5. If a standalone (i.e. algorithm only without human-in-the-loop performance) was done

   • Yes, the primary studies described are standalone performance evaluations of the device, focusing on the measurements generated by the CIRRUS photo itself compared to a predicate device. While human operators are involved in acquiring the images, the analysis of the measurement data (31 parameters of RNFL, ONH, and macular thickness) is performed by the device's algorithms. The document does not describe a human-in-the-loop study to modify or interpret the device's measurements.

6. The type of ground truth used (expert consensus, pathology, outcomes data, etc)

   • The "ground truth" in this context is the measurement data obtained from the predicate device (Cirrus HD-OCT Model 4000). The study aimed to show that the CIRRUS photo provides comparable measurements. It's a device-to-device comparison rather than an evaluation against a clinical ground truth like pathology or patient outcomes.

7. The sample size for the training set

   • The document implies that the CIRRUS photo uses a "normative database" (RNFL, ONH, and Macular Normative Database) which comes from the Cirrus HD-OCT Model 4000 and is adjusted based on regression analysis. However, it does not specify the sample size of this underlying normative database or detail a separate "training set" for the CIRRUS photo's algorithms in this context. The study described focuses on testing a new device's performance against an established device, not on training a new algorithm.

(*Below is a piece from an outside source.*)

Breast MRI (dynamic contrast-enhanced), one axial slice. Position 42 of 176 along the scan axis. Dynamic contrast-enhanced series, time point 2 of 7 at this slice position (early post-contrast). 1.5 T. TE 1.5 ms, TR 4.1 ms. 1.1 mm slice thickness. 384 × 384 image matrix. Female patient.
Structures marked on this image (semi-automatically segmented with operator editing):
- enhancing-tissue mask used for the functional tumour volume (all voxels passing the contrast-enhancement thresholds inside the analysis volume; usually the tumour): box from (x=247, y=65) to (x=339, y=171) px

8. How the ground truth for the training set was established

   • As noted above, a distinct "training set" for the CIRRUS photo's algorithms (other than the inherited normative database from the predicate device, K083291; K111157) is not explicitly described. For the normal subjects in the "Normative Database," the implicit "ground truth" would be their classification as "normal" based on clinical criteria and measurements from the original predicate device (Cirrus HD-OCT 4000). The method for establishing this original normative database's "ground truth" is not explained in this document.